### [WORK ITEM]
Retype all of the records below word for word, line by line, but leave out the pictures.

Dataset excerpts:
_ _ _ _ _

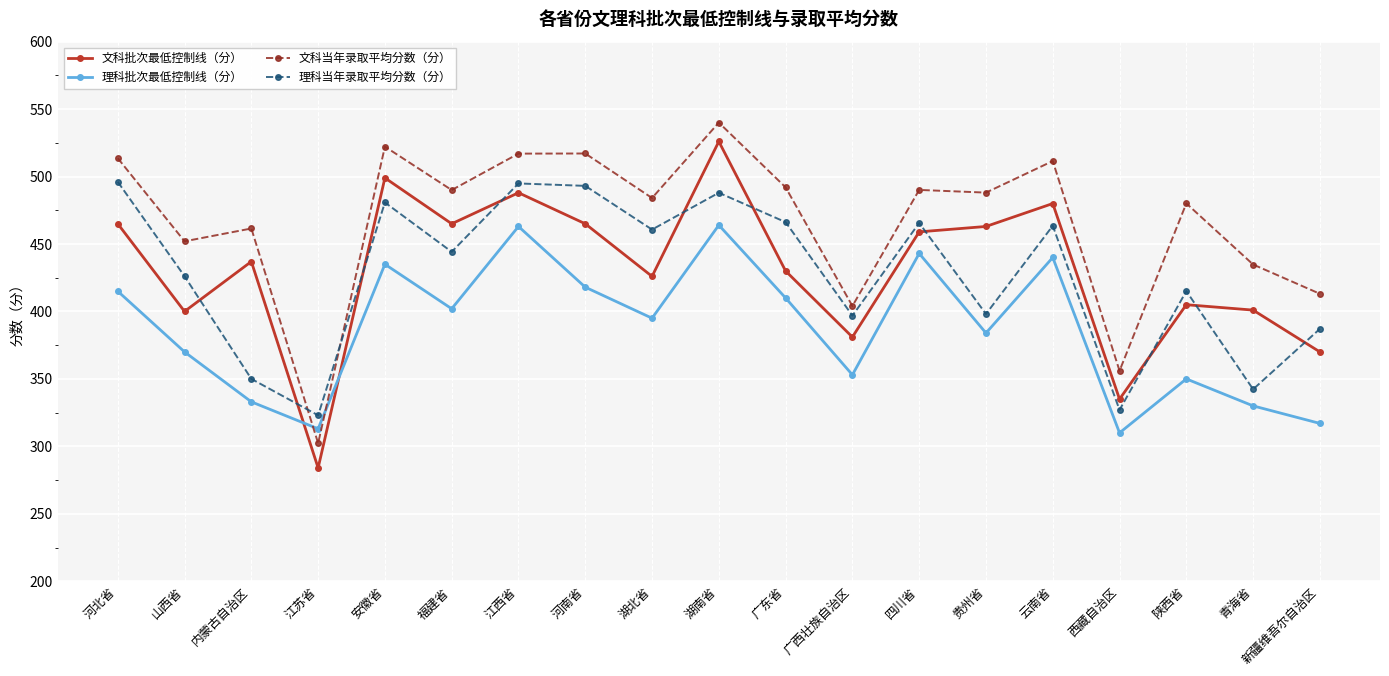

Where is 文科当年录取平均分数（分） nearest to the value 421?

新疆维吾尔自治区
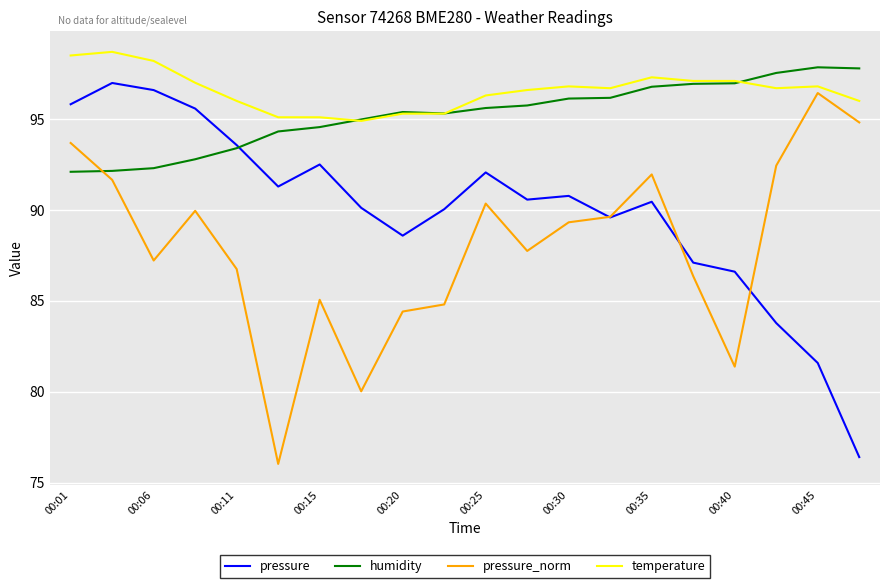

Rank the series by their average value, from lowest to highest.

pressure_norm, pressure, humidity, temperature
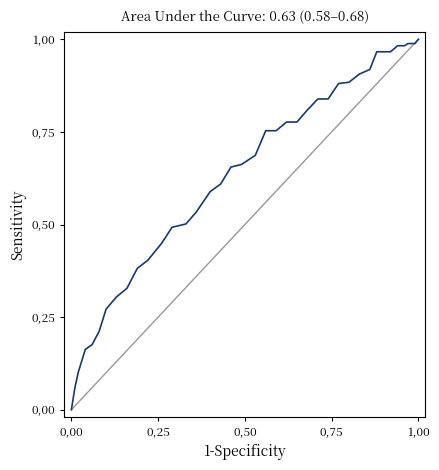

True or false: Reference and ROC Curve intersect in this chart.

False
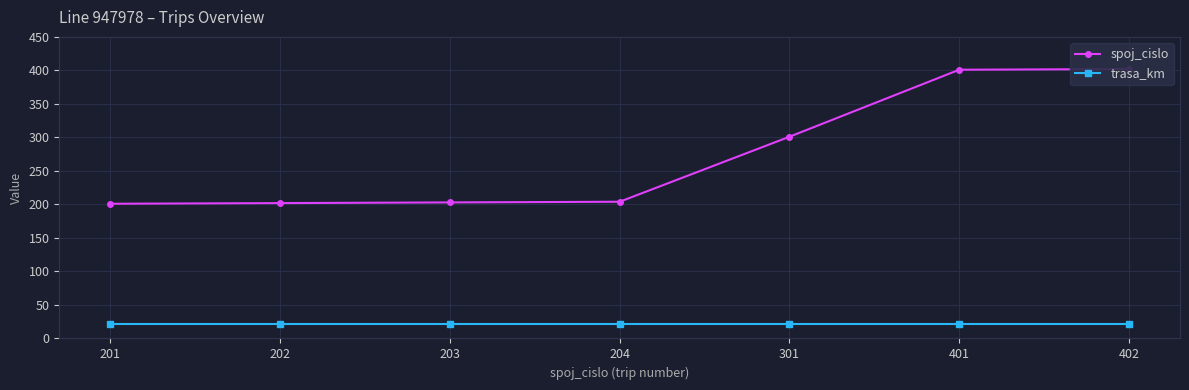

How many lines are shown in the chart?

2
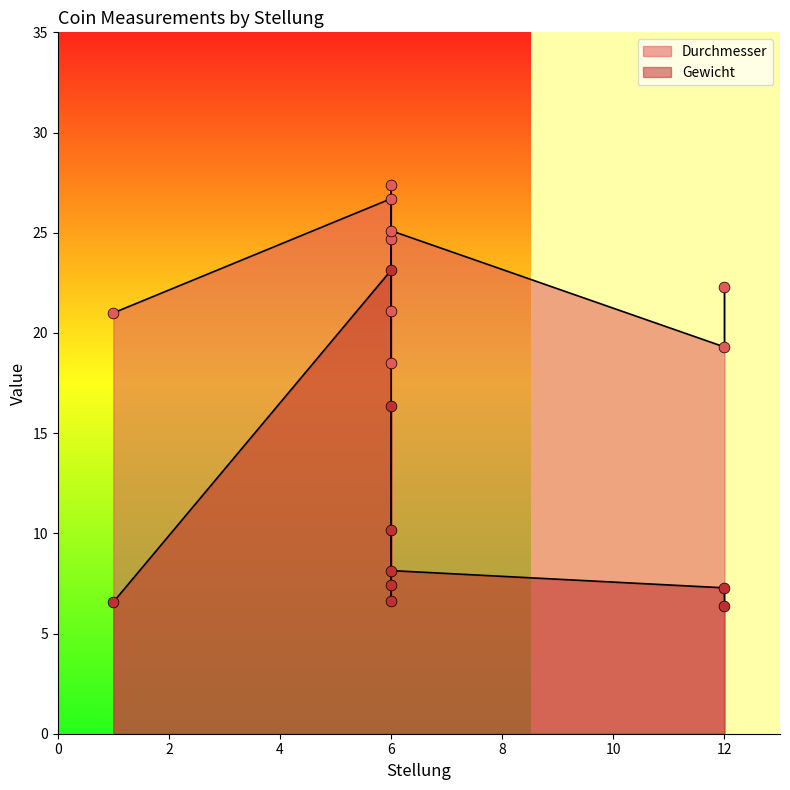

Is the value of Durchmesser at 6 greater than the value of Gewicht at 12?

Yes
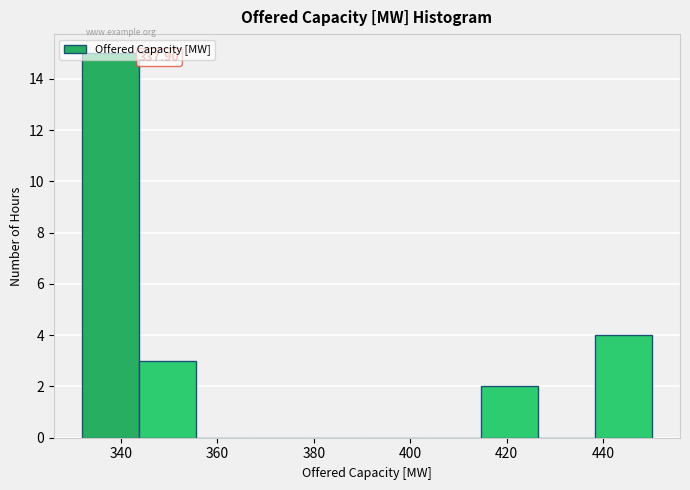

Over which range of the x-axis is the bar tallest?

332.0 to 343.8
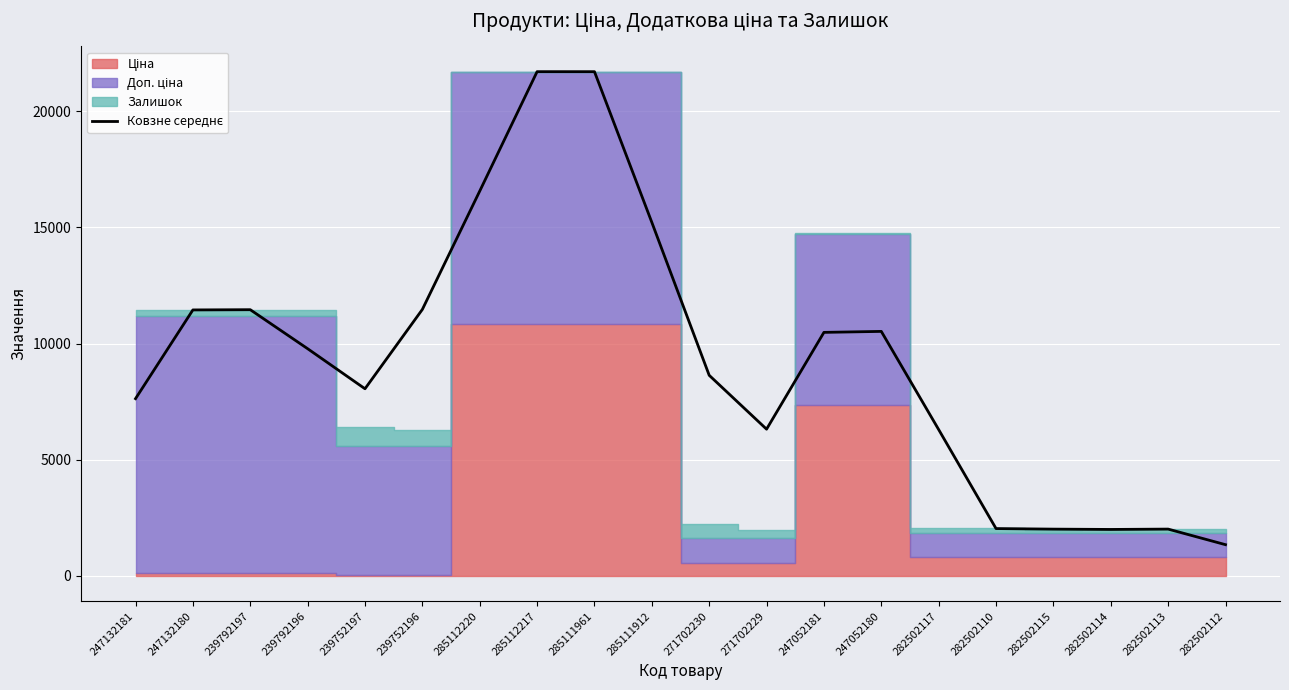

Read the value at 282502115.

2013.7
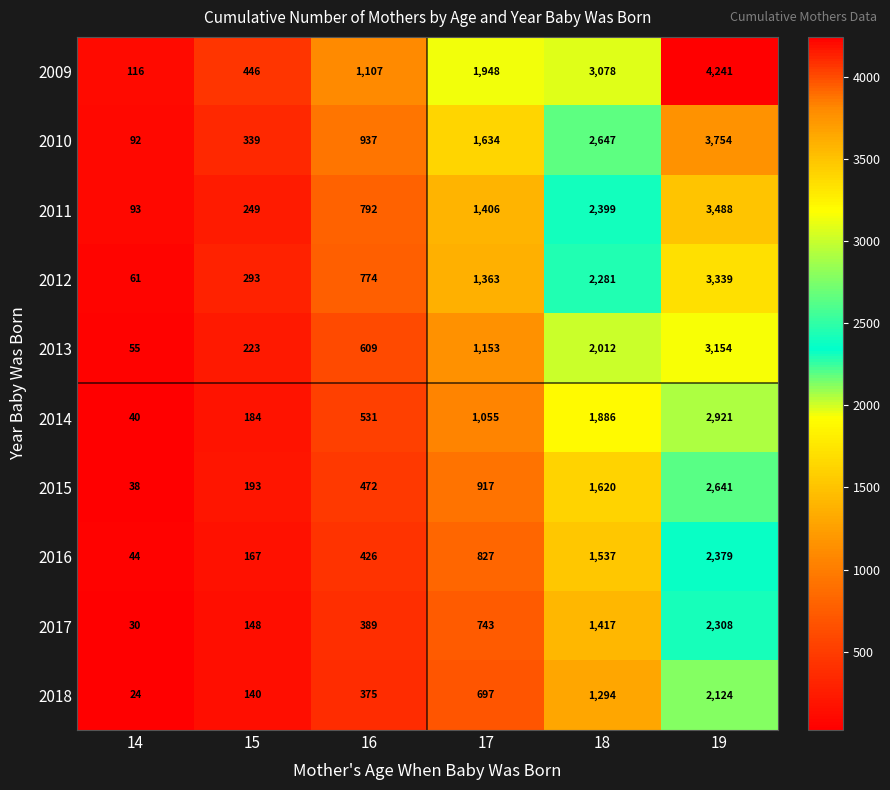

Read the 2018 value at 16, to the nearest 50.

400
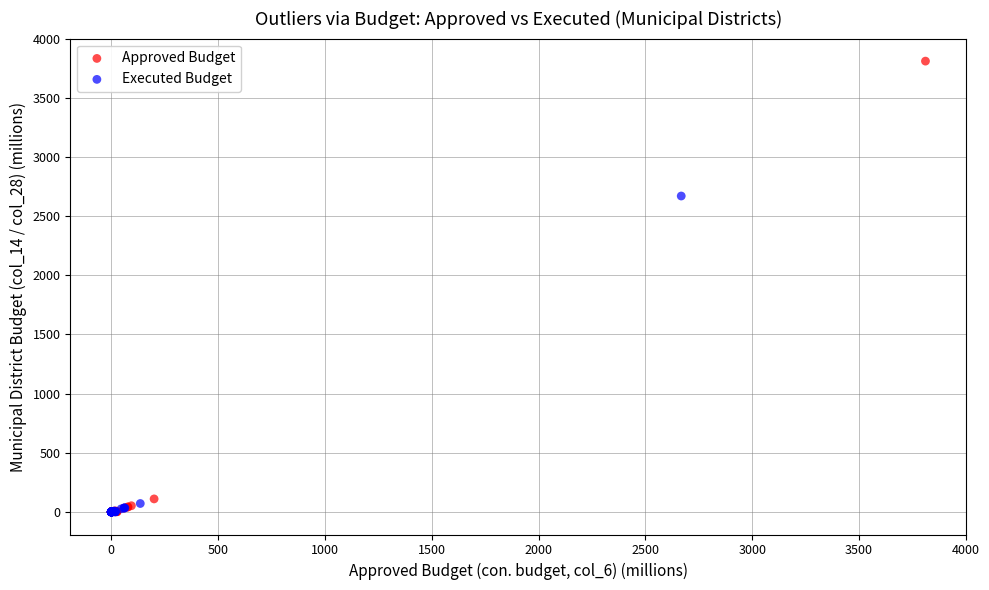

Which series has the largest Y range (max minus min)?

Approved Budget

_ _ _ _ _

### [OUTPUT]
Where is 文科当年录取平均分数（分） nearest to the value 421?

新疆维吾尔自治区

Rank the series by their average value, from lowest to highest.

pressure_norm, pressure, humidity, temperature

True or false: Reference and ROC Curve intersect in this chart.

False

How many lines are shown in the chart?

2

Is the value of Durchmesser at 6 greater than the value of Gewicht at 12?

Yes

Over which range of the x-axis is the bar tallest?

332.0 to 343.8

Read the value at 282502115.

2013.7

Read the 2018 value at 16, to the nearest 50.

400

Which series has the largest Y range (max minus min)?

Approved Budget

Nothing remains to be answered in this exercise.